• **Problem to work on**:
Read the lines of the data below and retrieve those with "Node".

• **Study material**:
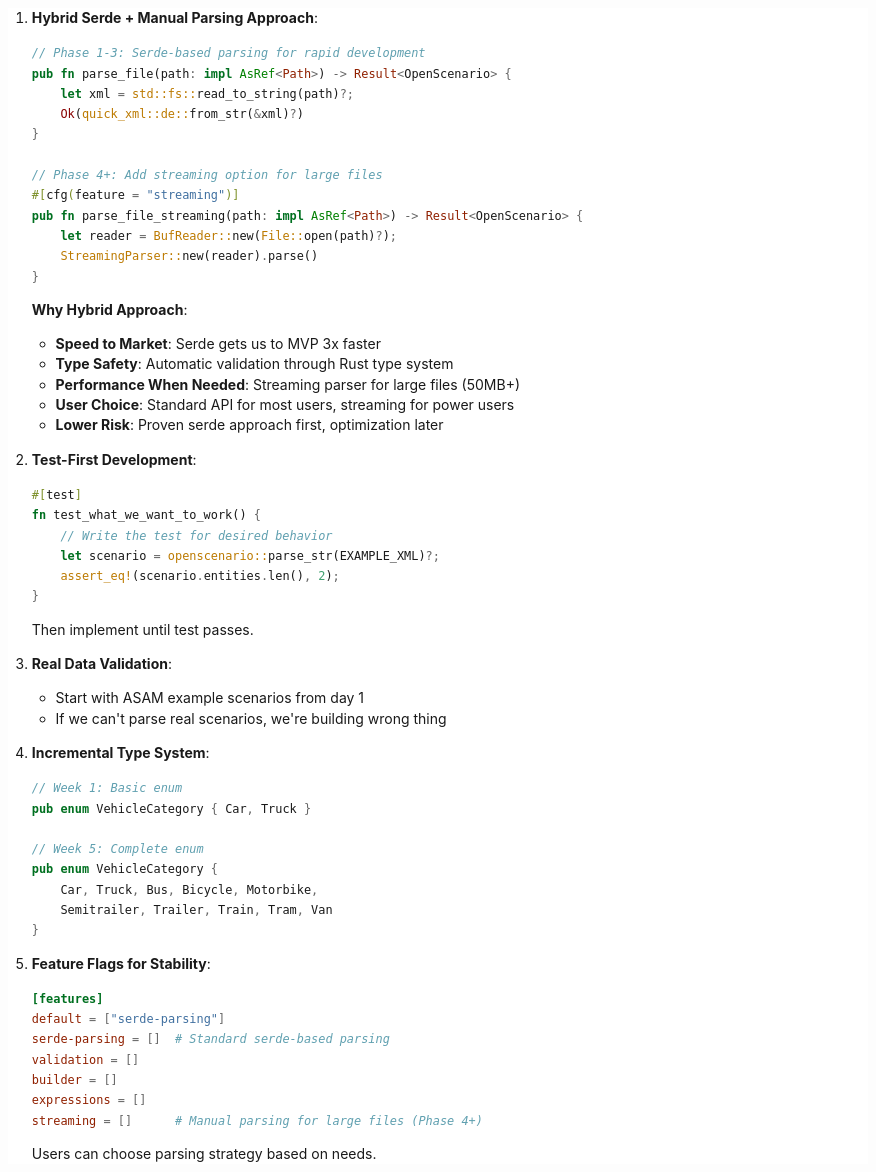 1. **Hybrid Serde + Manual Parsing Approach**:
   ```rust
   // Phase 1-3: Serde-based parsing for rapid development
   pub fn parse_file(path: impl AsRef<Path>) -> Result<OpenScenario> {
       let xml = std::fs::read_to_string(path)?;
       Ok(quick_xml::de::from_str(&xml)?)
   }
   
   // Phase 4+: Add streaming option for large files
   #[cfg(feature = "streaming")]
   pub fn parse_file_streaming(path: impl AsRef<Path>) -> Result<OpenScenario> {
       let reader = BufReader::new(File::open(path)?);
       StreamingParser::new(reader).parse()
   }
   ```
   
   **Why Hybrid Approach**:
   - **Speed to Market**: Serde gets us to MVP 3x faster
   - **Type Safety**: Automatic validation through Rust type system
   - **Performance When Needed**: Streaming parser for large files (50MB+)
   - **User Choice**: Standard API for most users, streaming for power users
   - **Lower Risk**: Proven serde approach first, optimization later

2. **Test-First Development**:
   ```rust
   #[test]
   fn test_what_we_want_to_work() {
       // Write the test for desired behavior
       let scenario = openscenario::parse_str(EXAMPLE_XML)?;
       assert_eq!(scenario.entities.len(), 2);
   }
   ```
   Then implement until test passes.

3. **Real Data Validation**:
   - Start with ASAM example scenarios from day 1
   - If we can't parse real scenarios, we're building wrong thing

4. **Incremental Type System**:
   ```rust
   // Week 1: Basic enum
   pub enum VehicleCategory { Car, Truck }
   
   // Week 5: Complete enum
   pub enum VehicleCategory { 
       Car, Truck, Bus, Bicycle, Motorbike, 
       Semitrailer, Trailer, Train, Tram, Van 
   }
   ```

5. **Feature Flags for Stability**:
   ```toml
   [features]
   default = ["serde-parsing"]
   serde-parsing = []  # Standard serde-based parsing
   validation = []
   builder = []
   expressions = []
   streaming = []      # Manual parsing for large files (Phase 4+)
   ```
   Users can choose parsing strategy based on needs.
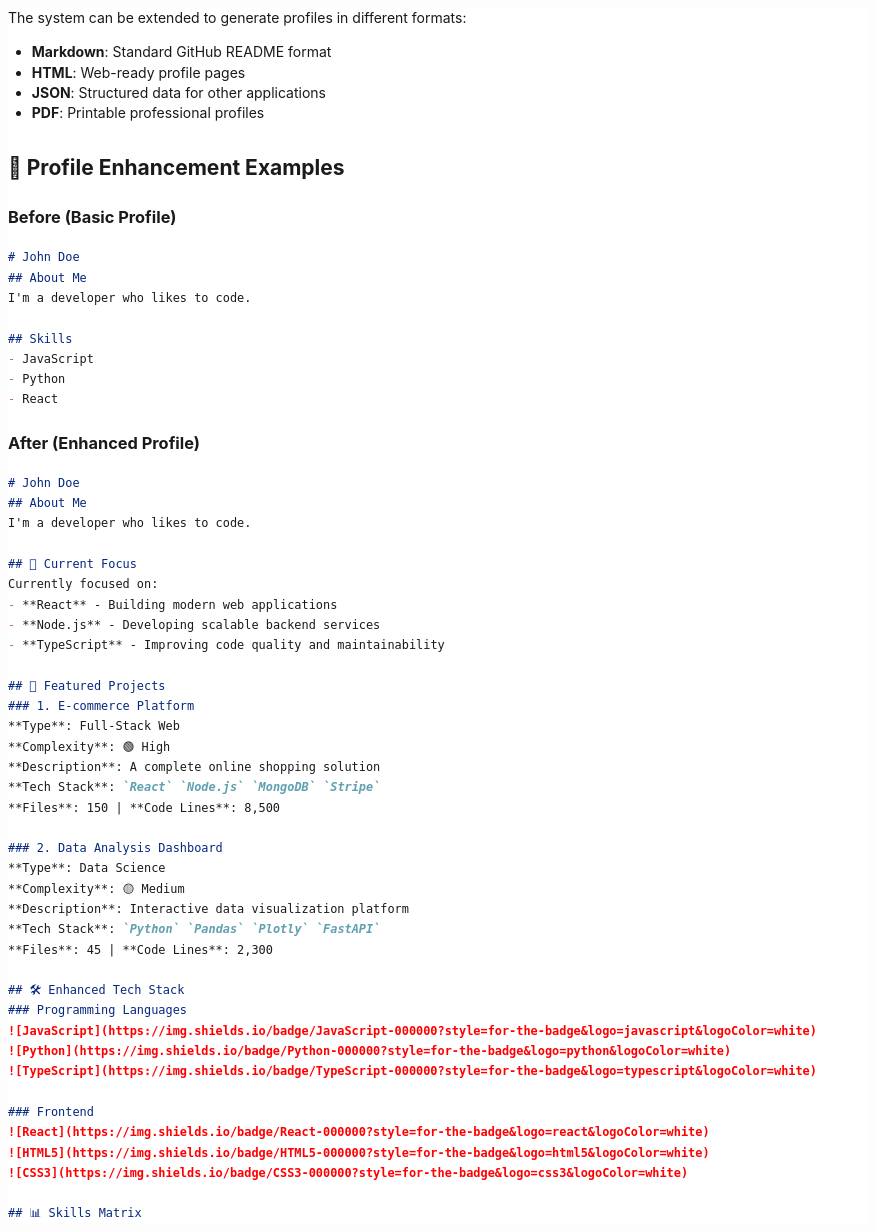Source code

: The system can be extended to generate profiles in different formats:

- **Markdown**: Standard GitHub README format
- **HTML**: Web-ready profile pages
- **JSON**: Structured data for other applications
- **PDF**: Printable professional profiles

## 🎨 Profile Enhancement Examples

### Before (Basic Profile)
```markdown
# John Doe
## About Me
I'm a developer who likes to code.

## Skills
- JavaScript
- Python
- React
```

### After (Enhanced Profile)
```markdown
# John Doe
## About Me
I'm a developer who likes to code.

## 🌱 Current Focus
Currently focused on:
- **React** - Building modern web applications
- **Node.js** - Developing scalable backend services
- **TypeScript** - Improving code quality and maintainability

## 🚀 Featured Projects
### 1. E-commerce Platform
**Type**: Full-Stack Web
**Complexity**: 🟢 High
**Description**: A complete online shopping solution
**Tech Stack**: `React` `Node.js` `MongoDB` `Stripe`
**Files**: 150 | **Code Lines**: 8,500

### 2. Data Analysis Dashboard
**Type**: Data Science
**Complexity**: 🟡 Medium
**Description**: Interactive data visualization platform
**Tech Stack**: `Python` `Pandas` `Plotly` `FastAPI`
**Files**: 45 | **Code Lines**: 2,300

## 🛠️ Enhanced Tech Stack
### Programming Languages
![JavaScript](https://img.shields.io/badge/JavaScript-000000?style=for-the-badge&logo=javascript&logoColor=white)
![Python](https://img.shields.io/badge/Python-000000?style=for-the-badge&logo=python&logoColor=white)
![TypeScript](https://img.shields.io/badge/TypeScript-000000?style=for-the-badge&logo=typescript&logoColor=white)

### Frontend
![React](https://img.shields.io/badge/React-000000?style=for-the-badge&logo=react&logoColor=white)
![HTML5](https://img.shields.io/badge/HTML5-000000?style=for-the-badge&logo=html5&logoColor=white)
![CSS3](https://img.shields.io/badge/CSS3-000000?style=for-the-badge&logo=css3&logoColor=white)

## 📊 Skills Matrix
```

• **Solution to this task**:
- **Node.js** - Developing scalable backend services
**Tech Stack**: `React` `Node.js` `MongoDB` `Stripe`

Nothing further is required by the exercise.